▶ [What is being asked]:
Rewrite every line of the records below, replacing "common name" with "vernacular name" and leaving everything else unchanged.

▶ [Exercise materials]:
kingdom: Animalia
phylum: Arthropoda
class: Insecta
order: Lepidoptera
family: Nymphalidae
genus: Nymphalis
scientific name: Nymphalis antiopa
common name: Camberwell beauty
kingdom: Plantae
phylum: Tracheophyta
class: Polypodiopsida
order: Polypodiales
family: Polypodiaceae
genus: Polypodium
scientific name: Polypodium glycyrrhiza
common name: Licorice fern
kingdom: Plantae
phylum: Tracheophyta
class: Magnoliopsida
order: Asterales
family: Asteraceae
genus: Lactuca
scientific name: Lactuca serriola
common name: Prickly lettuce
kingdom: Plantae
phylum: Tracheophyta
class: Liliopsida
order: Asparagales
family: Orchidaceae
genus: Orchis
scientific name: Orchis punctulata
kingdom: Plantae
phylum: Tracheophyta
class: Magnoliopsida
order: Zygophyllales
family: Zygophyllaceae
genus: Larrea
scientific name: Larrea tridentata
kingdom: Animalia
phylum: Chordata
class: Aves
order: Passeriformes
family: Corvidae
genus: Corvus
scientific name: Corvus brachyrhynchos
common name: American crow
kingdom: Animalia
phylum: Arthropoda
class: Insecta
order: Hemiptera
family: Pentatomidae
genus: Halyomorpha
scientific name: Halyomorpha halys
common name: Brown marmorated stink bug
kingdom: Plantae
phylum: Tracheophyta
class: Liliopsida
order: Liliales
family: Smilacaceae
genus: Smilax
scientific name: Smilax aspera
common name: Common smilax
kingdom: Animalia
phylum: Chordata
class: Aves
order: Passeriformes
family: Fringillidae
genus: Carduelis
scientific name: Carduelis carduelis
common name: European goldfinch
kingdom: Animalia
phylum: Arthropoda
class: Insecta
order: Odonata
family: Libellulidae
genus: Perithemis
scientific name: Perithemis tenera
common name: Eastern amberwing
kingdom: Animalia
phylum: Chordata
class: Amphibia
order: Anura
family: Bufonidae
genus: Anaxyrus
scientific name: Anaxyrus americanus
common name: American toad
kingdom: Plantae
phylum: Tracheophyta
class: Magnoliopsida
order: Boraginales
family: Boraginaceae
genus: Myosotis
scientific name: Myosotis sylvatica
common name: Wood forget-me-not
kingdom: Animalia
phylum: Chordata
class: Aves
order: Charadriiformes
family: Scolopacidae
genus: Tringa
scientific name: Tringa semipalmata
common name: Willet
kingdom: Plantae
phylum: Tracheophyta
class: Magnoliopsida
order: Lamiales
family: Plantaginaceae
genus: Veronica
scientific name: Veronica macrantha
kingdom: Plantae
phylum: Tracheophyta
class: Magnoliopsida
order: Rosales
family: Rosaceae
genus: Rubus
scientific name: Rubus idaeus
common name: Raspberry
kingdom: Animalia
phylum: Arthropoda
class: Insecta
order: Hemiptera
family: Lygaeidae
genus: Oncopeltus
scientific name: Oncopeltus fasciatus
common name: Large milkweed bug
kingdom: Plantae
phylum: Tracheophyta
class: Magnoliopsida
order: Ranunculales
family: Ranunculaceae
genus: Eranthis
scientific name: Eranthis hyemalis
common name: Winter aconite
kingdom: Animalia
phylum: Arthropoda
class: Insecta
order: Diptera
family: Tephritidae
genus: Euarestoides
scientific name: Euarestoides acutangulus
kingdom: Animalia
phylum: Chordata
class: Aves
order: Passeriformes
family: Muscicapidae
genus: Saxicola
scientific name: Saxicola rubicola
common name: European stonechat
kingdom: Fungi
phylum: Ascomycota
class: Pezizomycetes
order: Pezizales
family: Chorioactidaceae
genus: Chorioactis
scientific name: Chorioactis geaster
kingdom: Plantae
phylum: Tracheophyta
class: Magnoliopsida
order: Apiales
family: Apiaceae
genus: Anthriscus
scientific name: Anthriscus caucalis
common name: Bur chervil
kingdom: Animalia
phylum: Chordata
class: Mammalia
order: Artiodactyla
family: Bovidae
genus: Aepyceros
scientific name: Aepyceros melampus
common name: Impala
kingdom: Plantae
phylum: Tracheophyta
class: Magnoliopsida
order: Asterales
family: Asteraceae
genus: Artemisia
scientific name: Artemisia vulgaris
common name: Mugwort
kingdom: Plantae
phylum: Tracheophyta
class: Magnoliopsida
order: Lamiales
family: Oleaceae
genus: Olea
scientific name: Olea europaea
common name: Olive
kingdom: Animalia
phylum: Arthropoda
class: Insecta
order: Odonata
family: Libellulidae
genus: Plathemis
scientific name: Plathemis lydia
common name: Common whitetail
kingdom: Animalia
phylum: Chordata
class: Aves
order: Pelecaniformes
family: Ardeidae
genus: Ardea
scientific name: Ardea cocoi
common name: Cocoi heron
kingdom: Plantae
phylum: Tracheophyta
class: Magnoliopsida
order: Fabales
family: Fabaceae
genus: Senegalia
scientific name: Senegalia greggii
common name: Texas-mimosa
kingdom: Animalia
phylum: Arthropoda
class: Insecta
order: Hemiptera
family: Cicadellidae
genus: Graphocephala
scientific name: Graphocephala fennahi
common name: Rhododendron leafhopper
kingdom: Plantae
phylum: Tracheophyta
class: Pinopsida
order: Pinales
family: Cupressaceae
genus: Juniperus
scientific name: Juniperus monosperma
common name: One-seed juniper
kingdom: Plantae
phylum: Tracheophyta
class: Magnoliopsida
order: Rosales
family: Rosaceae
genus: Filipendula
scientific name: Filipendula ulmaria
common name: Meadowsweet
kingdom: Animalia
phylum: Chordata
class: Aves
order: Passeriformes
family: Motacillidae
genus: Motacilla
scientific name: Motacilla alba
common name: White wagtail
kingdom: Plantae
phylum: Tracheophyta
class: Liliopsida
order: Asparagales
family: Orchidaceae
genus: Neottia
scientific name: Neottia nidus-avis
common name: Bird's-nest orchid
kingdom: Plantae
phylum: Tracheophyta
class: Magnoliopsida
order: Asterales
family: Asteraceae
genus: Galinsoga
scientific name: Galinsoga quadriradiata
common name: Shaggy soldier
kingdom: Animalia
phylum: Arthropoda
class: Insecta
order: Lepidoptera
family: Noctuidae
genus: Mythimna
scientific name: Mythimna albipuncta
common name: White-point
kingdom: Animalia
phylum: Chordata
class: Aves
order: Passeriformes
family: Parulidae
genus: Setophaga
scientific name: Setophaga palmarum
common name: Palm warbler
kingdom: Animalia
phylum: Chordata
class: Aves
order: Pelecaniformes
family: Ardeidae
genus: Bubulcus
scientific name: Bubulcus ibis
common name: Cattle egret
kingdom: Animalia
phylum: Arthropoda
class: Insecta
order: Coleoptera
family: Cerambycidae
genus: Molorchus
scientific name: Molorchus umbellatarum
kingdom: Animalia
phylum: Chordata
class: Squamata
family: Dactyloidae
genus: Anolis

▶ [Completed task]:
kingdom: Animalia
phylum: Arthropoda
class: Insecta
order: Lepidoptera
family: Nymphalidae
genus: Nymphalis
scientific name: Nymphalis antiopa
vernacular name: Camberwell beauty
kingdom: Plantae
phylum: Tracheophyta
class: Polypodiopsida
order: Polypodiales
family: Polypodiaceae
genus: Polypodium
scientific name: Polypodium glycyrrhiza
vernacular name: Licorice fern
kingdom: Plantae
phylum: Tracheophyta
class: Magnoliopsida
order: Asterales
family: Asteraceae
genus: Lactuca
scientific name: Lactuca serriola
vernacular name: Prickly lettuce
kingdom: Plantae
phylum: Tracheophyta
class: Liliopsida
order: Asparagales
family: Orchidaceae
genus: Orchis
scientific name: Orchis punctulata
kingdom: Plantae
phylum: Tracheophyta
class: Magnoliopsida
order: Zygophyllales
family: Zygophyllaceae
genus: Larrea
scientific name: Larrea tridentata
kingdom: Animalia
phylum: Chordata
class: Aves
order: Passeriformes
family: Corvidae
genus: Corvus
scientific name: Corvus brachyrhynchos
vernacular name: American crow
kingdom: Animalia
phylum: Arthropoda
class: Insecta
order: Hemiptera
family: Pentatomidae
genus: Halyomorpha
scientific name: Halyomorpha halys
vernacular name: Brown marmorated stink bug
kingdom: Plantae
phylum: Tracheophyta
class: Liliopsida
order: Liliales
family: Smilacaceae
genus: Smilax
scientific name: Smilax aspera
vernacular name: Common smilax
kingdom: Animalia
phylum: Chordata
class: Aves
order: Passeriformes
family: Fringillidae
genus: Carduelis
scientific name: Carduelis carduelis
vernacular name: European goldfinch
kingdom: Animalia
phylum: Arthropoda
class: Insecta
order: Odonata
family: Libellulidae
genus: Perithemis
scientific name: Perithemis tenera
vernacular name: Eastern amberwing
kingdom: Animalia
phylum: Chordata
class: Amphibia
order: Anura
family: Bufonidae
genus: Anaxyrus
scientific name: Anaxyrus americanus
vernacular name: American toad
kingdom: Plantae
phylum: Tracheophyta
class: Magnoliopsida
order: Boraginales
family: Boraginaceae
genus: Myosotis
scientific name: Myosotis sylvatica
vernacular name: Wood forget-me-not
kingdom: Animalia
phylum: Chordata
class: Aves
order: Charadriiformes
family: Scolopacidae
genus: Tringa
scientific name: Tringa semipalmata
vernacular name: Willet
kingdom: Plantae
phylum: Tracheophyta
class: Magnoliopsida
order: Lamiales
family: Plantaginaceae
genus: Veronica
scientific name: Veronica macrantha
kingdom: Plantae
phylum: Tracheophyta
class: Magnoliopsida
order: Rosales
family: Rosaceae
genus: Rubus
scientific name: Rubus idaeus
vernacular name: Raspberry
kingdom: Animalia
phylum: Arthropoda
class: Insecta
order: Hemiptera
family: Lygaeidae
genus: Oncopeltus
scientific name: Oncopeltus fasciatus
vernacular name: Large milkweed bug
kingdom: Plantae
phylum: Tracheophyta
class: Magnoliopsida
order: Ranunculales
family: Ranunculaceae
genus: Eranthis
scientific name: Eranthis hyemalis
vernacular name: Winter aconite
kingdom: Animalia
phylum: Arthropoda
class: Insecta
order: Diptera
family: Tephritidae
genus: Euarestoides
scientific name: Euarestoides acutangulus
kingdom: Animalia
phylum: Chordata
class: Aves
order: Passeriformes
family: Muscicapidae
genus: Saxicola
scientific name: Saxicola rubicola
vernacular name: European stonechat
kingdom: Fungi
phylum: Ascomycota
class: Pezizomycetes
order: Pezizales
family: Chorioactidaceae
genus: Chorioactis
scientific name: Chorioactis geaster
kingdom: Plantae
phylum: Tracheophyta
class: Magnoliopsida
order: Apiales
family: Apiaceae
genus: Anthriscus
scientific name: Anthriscus caucalis
vernacular name: Bur chervil
kingdom: Animalia
phylum: Chordata
class: Mammalia
order: Artiodactyla
family: Bovidae
genus: Aepyceros
scientific name: Aepyceros melampus
vernacular name: Impala
kingdom: Plantae
phylum: Tracheophyta
class: Magnoliopsida
order: Asterales
family: Asteraceae
genus: Artemisia
scientific name: Artemisia vulgaris
vernacular name: Mugwort
kingdom: Plantae
phylum: Tracheophyta
class: Magnoliopsida
order: Lamiales
family: Oleaceae
genus: Olea
scientific name: Olea europaea
vernacular name: Olive
kingdom: Animalia
phylum: Arthropoda
class: Insecta
order: Odonata
family: Libellulidae
genus: Plathemis
scientific name: Plathemis lydia
vernacular name: Common whitetail
kingdom: Animalia
phylum: Chordata
class: Aves
order: Pelecaniformes
family: Ardeidae
genus: Ardea
scientific name: Ardea cocoi
vernacular name: Cocoi heron
kingdom: Plantae
phylum: Tracheophyta
class: Magnoliopsida
order: Fabales
family: Fabaceae
genus: Senegalia
scientific name: Senegalia greggii
vernacular name: Texas-mimosa
kingdom: Animalia
phylum: Arthropoda
class: Insecta
order: Hemiptera
family: Cicadellidae
genus: Graphocephala
scientific name: Graphocephala fennahi
vernacular name: Rhododendron leafhopper
kingdom: Plantae
phylum: Tracheophyta
class: Pinopsida
order: Pinales
family: Cupressaceae
genus: Juniperus
scientific name: Juniperus monosperma
vernacular name: One-seed juniper
kingdom: Plantae
phylum: Tracheophyta
class: Magnoliopsida
order: Rosales
family: Rosaceae
genus: Filipendula
scientific name: Filipendula ulmaria
vernacular name: Meadowsweet
kingdom: Animalia
phylum: Chordata
class: Aves
order: Passeriformes
family: Motacillidae
genus: Motacilla
scientific name: Motacilla alba
vernacular name: White wagtail
kingdom: Plantae
phylum: Tracheophyta
class: Liliopsida
order: Asparagales
family: Orchidaceae
genus: Neottia
scientific name: Neottia nidus-avis
vernacular name: Bird's-nest orchid
kingdom: Plantae
phylum: Tracheophyta
class: Magnoliopsida
order: Asterales
family: Asteraceae
genus: Galinsoga
scientific name: Galinsoga quadriradiata
vernacular name: Shaggy soldier
kingdom: Animalia
phylum: Arthropoda
class: Insecta
order: Lepidoptera
family: Noctuidae
genus: Mythimna
scientific name: Mythimna albipuncta
vernacular name: White-point
kingdom: Animalia
phylum: Chordata
class: Aves
order: Passeriformes
family: Parulidae
genus: Setophaga
scientific name: Setophaga palmarum
vernacular name: Palm warbler
kingdom: Animalia
phylum: Chordata
class: Aves
order: Pelecaniformes
family: Ardeidae
genus: Bubulcus
scientific name: Bubulcus ibis
vernacular name: Cattle egret
kingdom: Animalia
phylum: Arthropoda
class: Insecta
order: Coleoptera
family: Cerambycidae
genus: Molorchus
scientific name: Molorchus umbellatarum
kingdom: Animalia
phylum: Chordata
class: Squamata
family: Dactyloidae
genus: Anolis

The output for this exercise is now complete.